Stored data
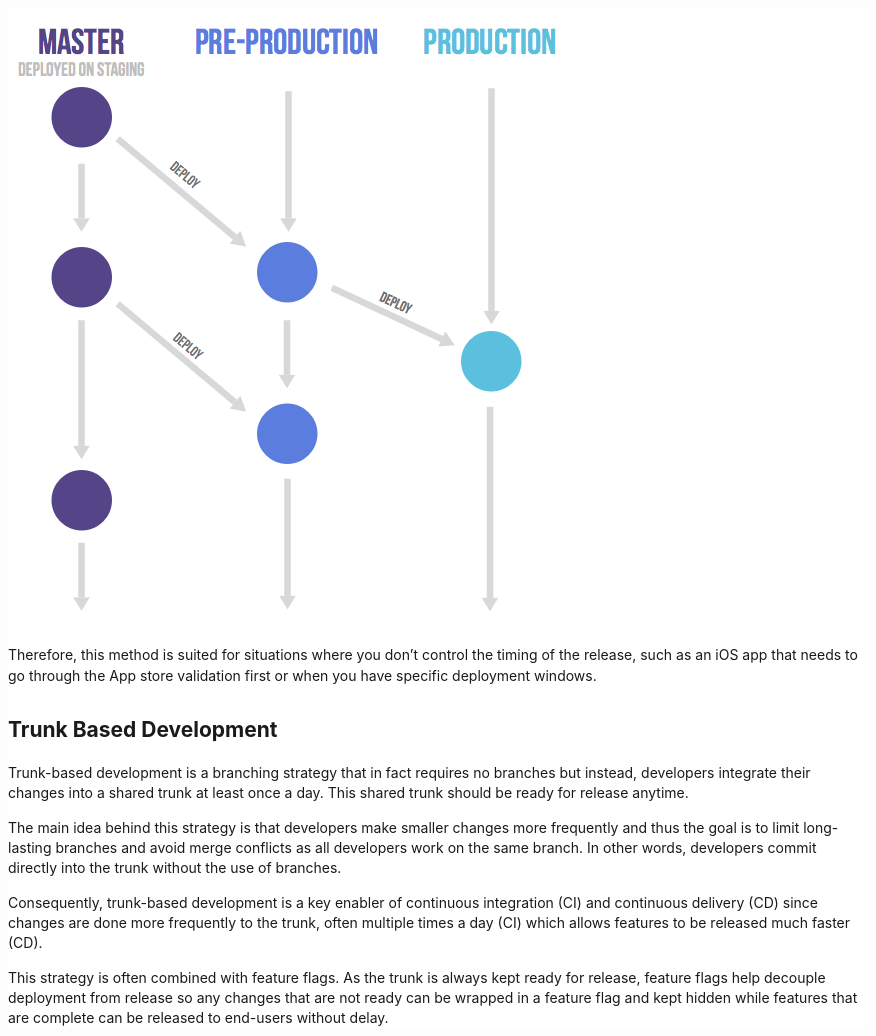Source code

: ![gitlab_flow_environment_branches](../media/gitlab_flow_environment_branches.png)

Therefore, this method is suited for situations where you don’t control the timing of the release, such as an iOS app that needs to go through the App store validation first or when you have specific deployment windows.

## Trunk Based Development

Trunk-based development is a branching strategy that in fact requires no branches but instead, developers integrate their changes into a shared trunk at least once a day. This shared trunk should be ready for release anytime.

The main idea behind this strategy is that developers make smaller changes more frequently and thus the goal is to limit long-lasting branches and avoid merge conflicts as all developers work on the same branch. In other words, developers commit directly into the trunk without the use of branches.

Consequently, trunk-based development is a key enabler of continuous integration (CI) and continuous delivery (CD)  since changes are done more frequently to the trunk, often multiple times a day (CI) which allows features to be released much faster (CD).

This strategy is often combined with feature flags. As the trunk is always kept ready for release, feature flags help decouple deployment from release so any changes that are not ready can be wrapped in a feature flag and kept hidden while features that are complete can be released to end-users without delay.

** Your instructions **
Repeat the lines above word for word, but leave the pictures out.

** Written reply **
Source code

: ![gitlab_flow_environment_branches](../media/gitlab_flow_environment_branches.png)

Therefore, this method is suited for situations where you don’t control the timing of the release, such as an iOS app that needs to go through the App store validation first or when you have specific deployment windows.

## Trunk Based Development

Trunk-based development is a branching strategy that in fact requires no branches but instead, developers integrate their changes into a shared trunk at least once a day. This shared trunk should be ready for release anytime.

The main idea behind this strategy is that developers make smaller changes more frequently and thus the goal is to limit long-lasting branches and avoid merge conflicts as all developers work on the same branch. In other words, developers commit directly into the trunk without the use of branches.

Consequently, trunk-based development is a key enabler of continuous integration (CI) and continuous delivery (CD)  since changes are done more frequently to the trunk, often multiple times a day (CI) which allows features to be released much faster (CD).

This strategy is often combined with feature flags. As the trunk is always kept ready for release, feature flags help decouple deployment from release so any changes that are not ready can be wrapped in a feature flag and kept hidden while features that are complete can be released to end-users without delay.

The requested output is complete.